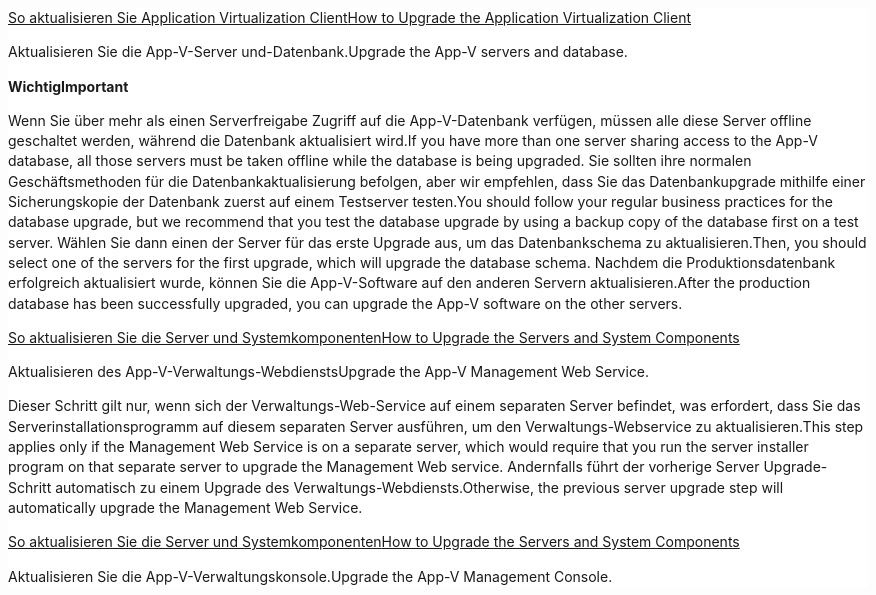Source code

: <td align="left"><p><a href="how-to-upgrade-the-application-virtualization-client.md" data-raw-source="[How to Upgrade the Application Virtualization Client](how-to-upgrade-the-application-virtualization-client.md)"><span data-ttu-id="198c4-111">So aktualisieren Sie Application Virtualization Client</span><span class="sxs-lookup"><span data-stu-id="198c4-111">How to Upgrade the Application Virtualization Client</span></span></a></p></td>
</tr>
<tr class="even">
<td align="left"><p><span data-ttu-id="198c4-112">Aktualisieren Sie die App-V-Server und-Datenbank.</span><span class="sxs-lookup"><span data-stu-id="198c4-112">Upgrade the App-V servers and database.</span></span></p>
<div class="alert">
<strong><span data-ttu-id="198c4-113">Wichtig</span><span class="sxs-lookup"><span data-stu-id="198c4-113">Important</span></span></strong><br/><p><span data-ttu-id="198c4-114">Wenn Sie über mehr als einen Serverfreigabe Zugriff auf die App-V-Datenbank verfügen, müssen alle diese Server offline geschaltet werden, während die Datenbank aktualisiert wird.</span><span class="sxs-lookup"><span data-stu-id="198c4-114">If you have more than one server sharing access to the App-V database, all those servers must be taken offline while the database is being upgraded.</span></span> <span data-ttu-id="198c4-115">Sie sollten ihre normalen Geschäftsmethoden für die Datenbankaktualisierung befolgen, aber wir empfehlen, dass Sie das Datenbankupgrade mithilfe einer Sicherungskopie der Datenbank zuerst auf einem Testserver testen.</span><span class="sxs-lookup"><span data-stu-id="198c4-115">You should follow your regular business practices for the database upgrade, but we recommend that you test the database upgrade by using a backup copy of the database first on a test server.</span></span> <span data-ttu-id="198c4-116">Wählen Sie dann einen der Server für das erste Upgrade aus, um das Datenbankschema zu aktualisieren.</span><span class="sxs-lookup"><span data-stu-id="198c4-116">Then, you should select one of the servers for the first upgrade, which will upgrade the database schema.</span></span> <span data-ttu-id="198c4-117">Nachdem die Produktionsdatenbank erfolgreich aktualisiert wurde, können Sie die App-V-Software auf den anderen Servern aktualisieren.</span><span class="sxs-lookup"><span data-stu-id="198c4-117">After the production database has been successfully upgraded, you can upgrade the App-V software on the other servers.</span></span></p>
</div>
<div>

</div></td>
<td align="left"><p><a href="how-to-upgrade-the-servers-and-system-components.md" data-raw-source="[How to Upgrade the Servers and System Components](how-to-upgrade-the-servers-and-system-components.md)"><span data-ttu-id="198c4-118">So aktualisieren Sie die Server und Systemkomponenten</span><span class="sxs-lookup"><span data-stu-id="198c4-118">How to Upgrade the Servers and System Components</span></span></a></p></td>
</tr>
<tr class="odd">
<td align="left"><p><span data-ttu-id="198c4-119">Aktualisieren des App-V-Verwaltungs-Webdiensts</span><span class="sxs-lookup"><span data-stu-id="198c4-119">Upgrade the App-V Management Web Service.</span></span></p>
<p><span data-ttu-id="198c4-120">Dieser Schritt gilt nur, wenn sich der Verwaltungs-Web-Service auf einem separaten Server befindet, was erfordert, dass Sie das Serverinstallationsprogramm auf diesem separaten Server ausführen, um den Verwaltungs-Webservice zu aktualisieren.</span><span class="sxs-lookup"><span data-stu-id="198c4-120">This step applies only if the Management Web Service is on a separate server, which would require that you run the server installer program on that separate server to upgrade the Management Web service.</span></span> <span data-ttu-id="198c4-121">Andernfalls führt der vorherige Server Upgrade-Schritt automatisch zu einem Upgrade des Verwaltungs-Webdiensts.</span><span class="sxs-lookup"><span data-stu-id="198c4-121">Otherwise, the previous server upgrade step will automatically upgrade the Management Web Service.</span></span></p></td>
<td align="left"><p><a href="how-to-upgrade-the-servers-and-system-components.md" data-raw-source="[How to Upgrade the Servers and System Components](how-to-upgrade-the-servers-and-system-components.md)"><span data-ttu-id="198c4-122">So aktualisieren Sie die Server und Systemkomponenten</span><span class="sxs-lookup"><span data-stu-id="198c4-122">How to Upgrade the Servers and System Components</span></span></a></p></td>
</tr>
<tr class="even">
<td align="left"><p><span data-ttu-id="198c4-123">Aktualisieren Sie die App-V-Verwaltungskonsole.</span><span class="sxs-lookup"><span data-stu-id="198c4-123">Upgrade the App-V Management Console.</span></span></p>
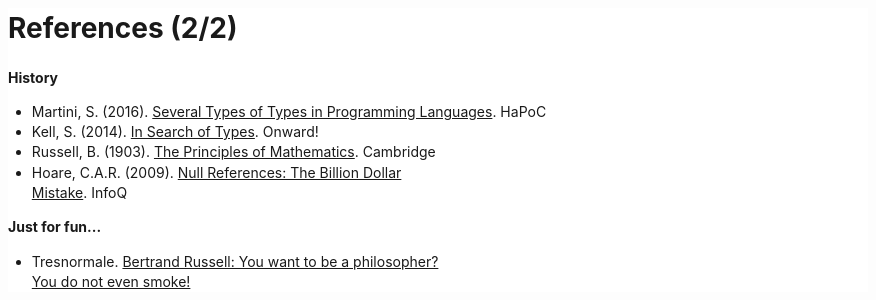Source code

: # References (2/2)

**History**

- Martini, S. (2016). [Several Types of Types in Programming Languages](https://arxiv.org/pdf/1510.03726.pdf). HaPoC
- Kell, S. (2014). [In Search of Types](https://www.humprog.org/~stephen/research/papers/kell14in-author-version.pdf). Onward!
- Russell, B. (1903). [The Principles of Mathematics](https://people.umass.edu/klement/pom/). Cambridge
- Hoare, C.A.R. (2009). [Null References: The Billion Dollar  
  Mistake](https://www.infoq.com/presentations/Null-References-The-Billion-Dollar-Mistake-Tony-Hoare/). InfoQ

**Just for fun...**

- Tresnormale. [Bertrand Russell: You want to be a philosopher?  
  You do not even smoke!](https://tresnormale.com/collections/philosophers/products/bertrand-russell)
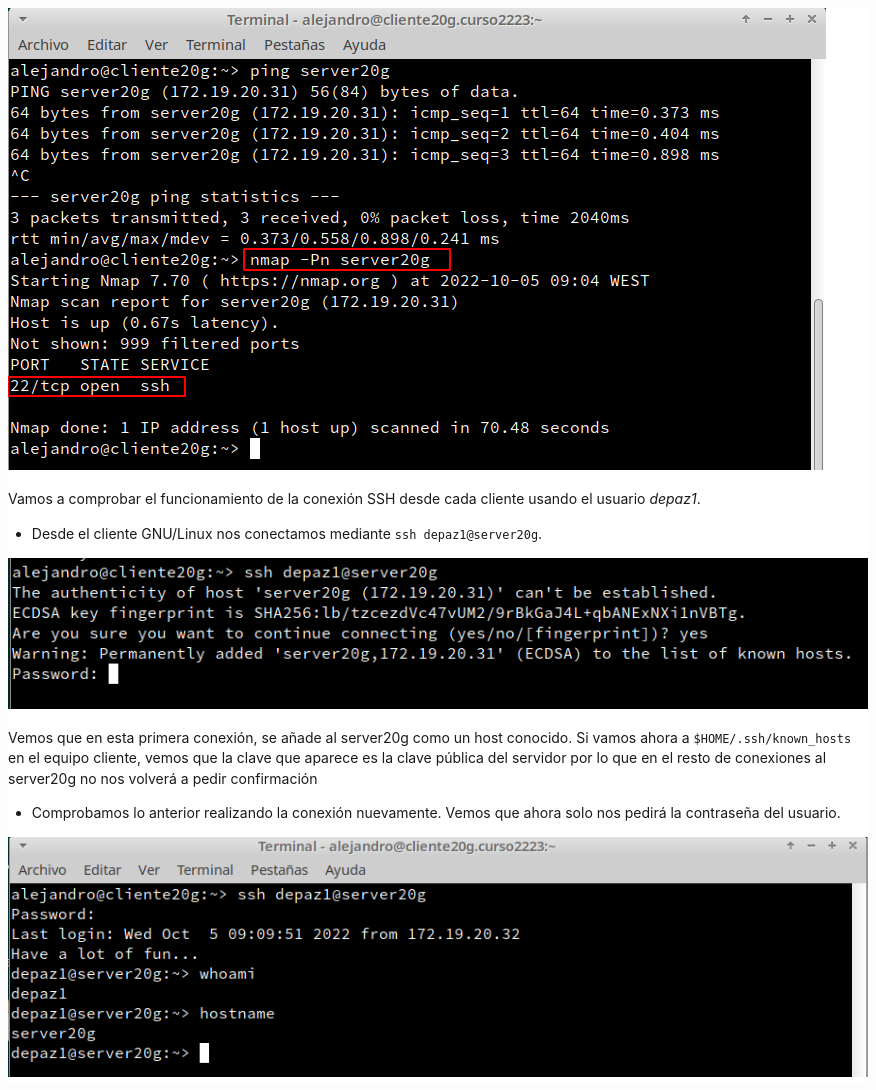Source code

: ![](img/13.png)


Vamos a comprobar el funcionamiento de la conexión SSH desde cada cliente usando el usuario *depaz1*.
* Desde el cliente GNU/Linux nos conectamos mediante `ssh depaz1@server20g`. 

![](img/14.png)

Vemos que en esta primera conexión, se añade al server20g como un host conocido. Si vamos ahora a `$HOME/.ssh/known_hosts` en el equipo cliente, vemos que la clave que aparece es la clave pública del servidor por lo que en el resto de conexiones al server20g no nos volverá a pedir confirmación

* Comprobamos lo anterior realizando la conexión nuevamente. Vemos que ahora solo nos pedirá la contraseña del usuario.

![](img/15.png)
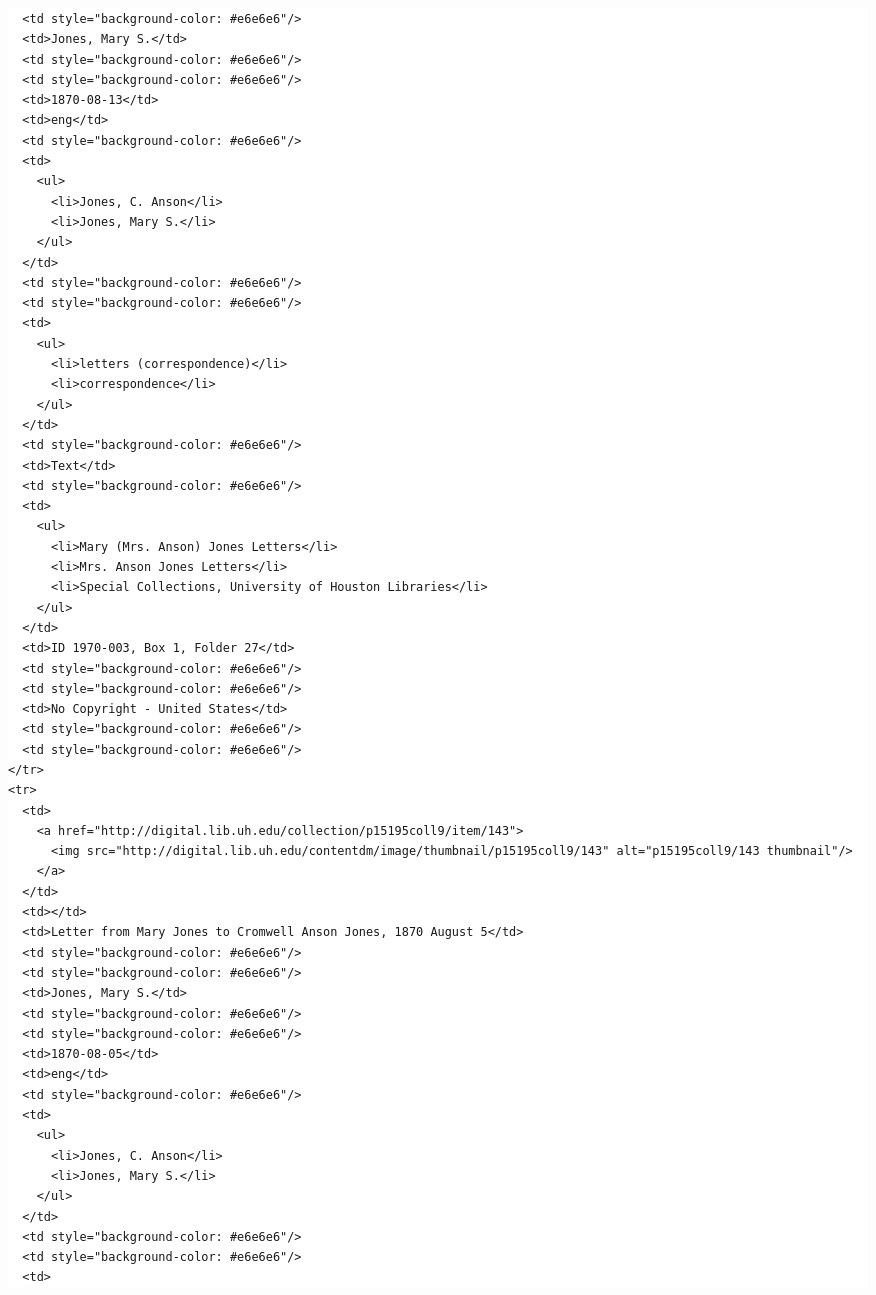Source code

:       <td style="background-color: #e6e6e6"/>
      <td>Jones, Mary S.</td>
      <td style="background-color: #e6e6e6"/>
      <td style="background-color: #e6e6e6"/>
      <td>1870-08-13</td>
      <td>eng</td>
      <td style="background-color: #e6e6e6"/>
      <td>
        <ul>
          <li>Jones, C. Anson</li>
          <li>Jones, Mary S.</li>
        </ul>
      </td>
      <td style="background-color: #e6e6e6"/>
      <td style="background-color: #e6e6e6"/>
      <td>
        <ul>
          <li>letters (correspondence)</li>
          <li>correspondence</li>
        </ul>
      </td>
      <td style="background-color: #e6e6e6"/>
      <td>Text</td>
      <td style="background-color: #e6e6e6"/>
      <td>
        <ul>
          <li>Mary (Mrs. Anson) Jones Letters</li>
          <li>Mrs. Anson Jones Letters</li>
          <li>Special Collections, University of Houston Libraries</li>
        </ul>
      </td>
      <td>ID 1970-003, Box 1, Folder 27</td>
      <td style="background-color: #e6e6e6"/>
      <td style="background-color: #e6e6e6"/>
      <td>No Copyright - United States</td>
      <td style="background-color: #e6e6e6"/>
      <td style="background-color: #e6e6e6"/>
    </tr>
    <tr>
      <td>
        <a href="http://digital.lib.uh.edu/collection/p15195coll9/item/143">
          <img src="http://digital.lib.uh.edu/contentdm/image/thumbnail/p15195coll9/143" alt="p15195coll9/143 thumbnail"/>
        </a>
      </td>
      <td></td>
      <td>Letter from Mary Jones to Cromwell Anson Jones, 1870 August 5</td>
      <td style="background-color: #e6e6e6"/>
      <td style="background-color: #e6e6e6"/>
      <td>Jones, Mary S.</td>
      <td style="background-color: #e6e6e6"/>
      <td style="background-color: #e6e6e6"/>
      <td>1870-08-05</td>
      <td>eng</td>
      <td style="background-color: #e6e6e6"/>
      <td>
        <ul>
          <li>Jones, C. Anson</li>
          <li>Jones, Mary S.</li>
        </ul>
      </td>
      <td style="background-color: #e6e6e6"/>
      <td style="background-color: #e6e6e6"/>
      <td>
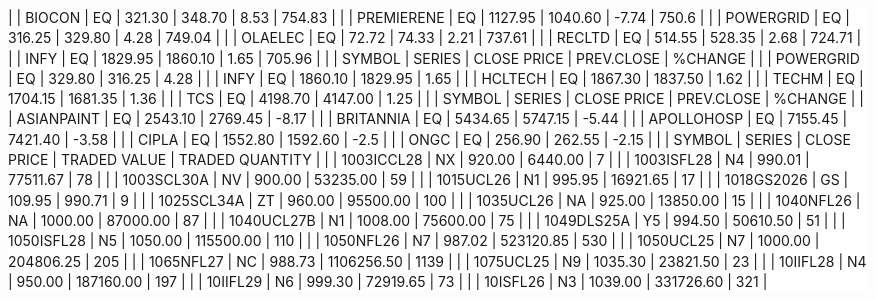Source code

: |  | BIOCON | EQ | 321.30 | 348.70 | 8.53 | 754.83 |
|  | PREMIERENE | EQ | 1127.95 | 1040.60 | -7.74 | 750.6 |
|  | POWERGRID | EQ | 316.25 | 329.80 | 4.28 | 749.04 |
|  | OLAELEC | EQ | 72.72 | 74.33 | 2.21 | 737.61 |
|  | RECLTD | EQ | 514.55 | 528.35 | 2.68 | 724.71 |
|  | INFY | EQ | 1829.95 | 1860.10 | 1.65 | 705.96 |
|  | SYMBOL | SERIES | CLOSE PRICE | PREV.CLOSE | %CHANGE |
|  | POWERGRID | EQ | 329.80 | 316.25 | 4.28 |
|  | INFY | EQ | 1860.10 | 1829.95 | 1.65 |
|  | HCLTECH | EQ | 1867.30 | 1837.50 | 1.62 |
|  | TECHM | EQ | 1704.15 | 1681.35 | 1.36 |
|  | TCS | EQ | 4198.70 | 4147.00 | 1.25 |
|  | SYMBOL | SERIES | CLOSE PRICE | PREV.CLOSE | %CHANGE |
|  | ASIANPAINT | EQ | 2543.10 | 2769.45 | -8.17 |
|  | BRITANNIA | EQ | 5434.65 | 5747.15 | -5.44 |
|  | APOLLOHOSP | EQ | 7155.45 | 7421.40 | -3.58 |
|  | CIPLA | EQ | 1552.80 | 1592.60 | -2.5 |
|  | ONGC | EQ | 256.90 | 262.55 | -2.15 |
|  | SYMBOL | SERIES | CLOSE PRICE | TRADED VALUE | TRADED QUANTITY |
|  | 1003ICCL28 | NX | 920.00 | 6440.00 | 7 |
|  | 1003ISFL28 | N4 | 990.01 | 77511.67 | 78 |
|  | 1003SCL30A | NV | 900.00 | 53235.00 | 59 |
|  | 1015UCL26 | N1 | 995.95 | 16921.65 | 17 |
|  | 1018GS2026 | GS | 109.95 | 990.71 | 9 |
|  | 1025SCL34A | ZT | 960.00 | 95500.00 | 100 |
|  | 1035UCL26 | NA | 925.00 | 13850.00 | 15 |
|  | 1040NFL26 | NA | 1000.00 | 87000.00 | 87 |
|  | 1040UCL27B | N1 | 1008.00 | 75600.00 | 75 |
|  | 1049DLS25A | Y5 | 994.50 | 50610.50 | 51 |
|  | 1050ISFL28 | N5 | 1050.00 | 115500.00 | 110 |
|  | 1050NFL26 | N7 | 987.02 | 523120.85 | 530 |
|  | 1050UCL25 | N7 | 1000.00 | 204806.25 | 205 |
|  | 1065NFL27 | NC | 988.73 | 1106256.50 | 1139 |
|  | 1075UCL25 | N9 | 1035.30 | 23821.50 | 23 |
|  | 10IIFL28 | N4 | 950.00 | 187160.00 | 197 |
|  | 10IIFL29 | N6 | 999.30 | 72919.65 | 73 |
|  | 10ISFL26 | N3 | 1039.00 | 331726.60 | 321 |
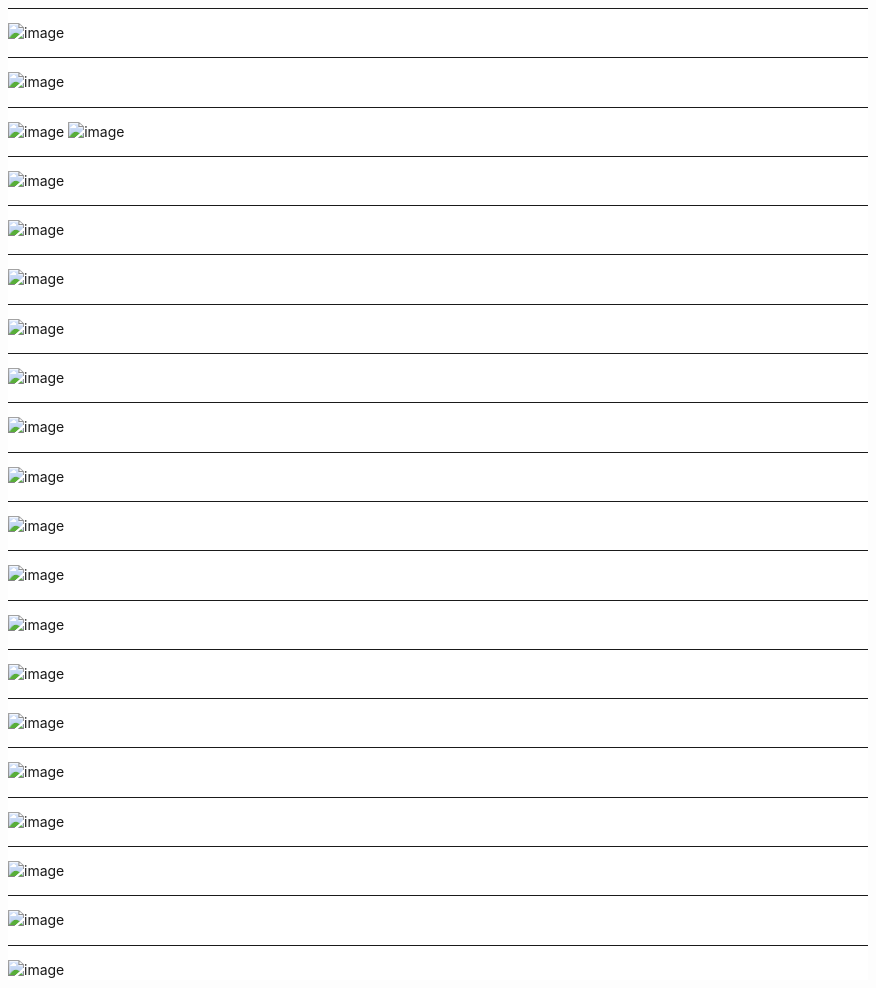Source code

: <hr><img width="779" alt="image" src="https://github.com/user-attachments/assets/599845bd-fd20-48c6-8c66-d26537b8b3ea">
<hr><img width="1090" alt="image" src="https://github.com/user-attachments/assets/51b4793e-687f-4d39-86ae-2138b7b88969">
<hr><img width="1126" alt="image" src="https://github.com/user-attachments/assets/6ae8eabd-ddfa-4fa6-b52b-8eb29eca11ca">
<img width="752" alt="image" src="https://github.com/user-attachments/assets/84c54983-ebcc-48b6-80ad-8b23aeb60cdc">
<hr><img width="1123" alt="image" src="https://github.com/user-attachments/assets/fc18199e-d144-4f6b-b34a-c72161caa20a">
<hr><img width="1112" alt="image" src="https://github.com/user-attachments/assets/4be960d7-8c2d-48fb-9031-cad5c56096c0">
<hr><img width="635" alt="image" src="https://github.com/user-attachments/assets/fd3387d1-43e2-45e0-8d9d-6eaabebeccbb">
<hr><img width="1141" alt="image" src="https://github.com/user-attachments/assets/cd88e602-5d3a-4146-9216-04609cca01c5">
<hr><img width="771" alt="image" src="https://github.com/user-attachments/assets/9c243ed6-0a02-4ab9-b0b0-f65d31ae24af">
<hr><img width="1085" alt="image" src="https://github.com/user-attachments/assets/00296b31-6cea-4644-bece-972cf4c6c05e">
<hr><img width="1100" alt="image" src="https://github.com/user-attachments/assets/9bc4f4b5-942d-4a64-bf46-95ea5ea95423">
<hr><img width="1138" alt="image" src="https://github.com/user-attachments/assets/62050ab1-4b65-4cd0-9c2f-c263e4d16a6a">
<hr><img width="1050" alt="image" src="https://github.com/user-attachments/assets/8214b5f8-40b9-4359-a536-d2327b35c1e3">
<hr><img width="1127" alt="image" src="https://github.com/user-attachments/assets/efa7e2bd-5a7c-459b-abde-d864cb0a4a30">
<hr><img width="1117" alt="image" src="https://github.com/user-attachments/assets/3b60ed22-49e3-4d67-abae-6204a03a4787">
<hr><img width="793" alt="image" src="https://github.com/user-attachments/assets/911819b2-4829-4547-93df-7a97e733d163">
<hr><img width="1137" alt="image" src="https://github.com/user-attachments/assets/6a60ddb9-491a-4f73-a158-2aaeeebcbd33">
<hr><img width="1013" alt="image" src="https://github.com/user-attachments/assets/be2f9b7d-92d8-45fb-9e10-d9337e984573">
<hr><img width="1054" alt="image" src="https://github.com/user-attachments/assets/46b811e8-90f5-4dcb-b04e-07767530891c">
<hr><img width="1135" alt="image" src="https://github.com/user-attachments/assets/75d67135-c9ea-4521-a3b4-09948711309d">
<hr><img width="796" alt="image" src="https://github.com/user-attachments/assets/b29ba571-0e92-40c8-9cb4-efb320dfbaf9">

__________________________________________________

Exercise instructions
From the data, output the part that opens with the line containing "</div></td>" and closes with the line containing "App-V Management Web Service.</span></span></p>" as a JSON list of strings, one string per line, leaving out blank lines.

Task answer
[
  "</div></td>",
  "<td align=\"left\"><p><a href=\"how-to-upgrade-the-servers-and-system-components.md\" data-raw-source=\"[How to Upgrade the Servers and System Components](how-to-upgrade-the-servers-and-system-components.md)\"><span data-ttu-id=\"198c4-118\">So aktualisieren Sie die Server und Systemkomponenten</span><span class=\"sxs-lookup\"><span data-stu-id=\"198c4-118\">How to Upgrade the Servers and System Components</span></span></a></p></td>",
  "</tr>",
  "<tr class=\"odd\">",
  "<td align=\"left\"><p><span data-ttu-id=\"198c4-119\">Aktualisieren des App-V-Verwaltungs-Webdiensts</span><span class=\"sxs-lookup\"><span data-stu-id=\"198c4-119\">Upgrade the App-V Management Web Service.</span></span></p>"
]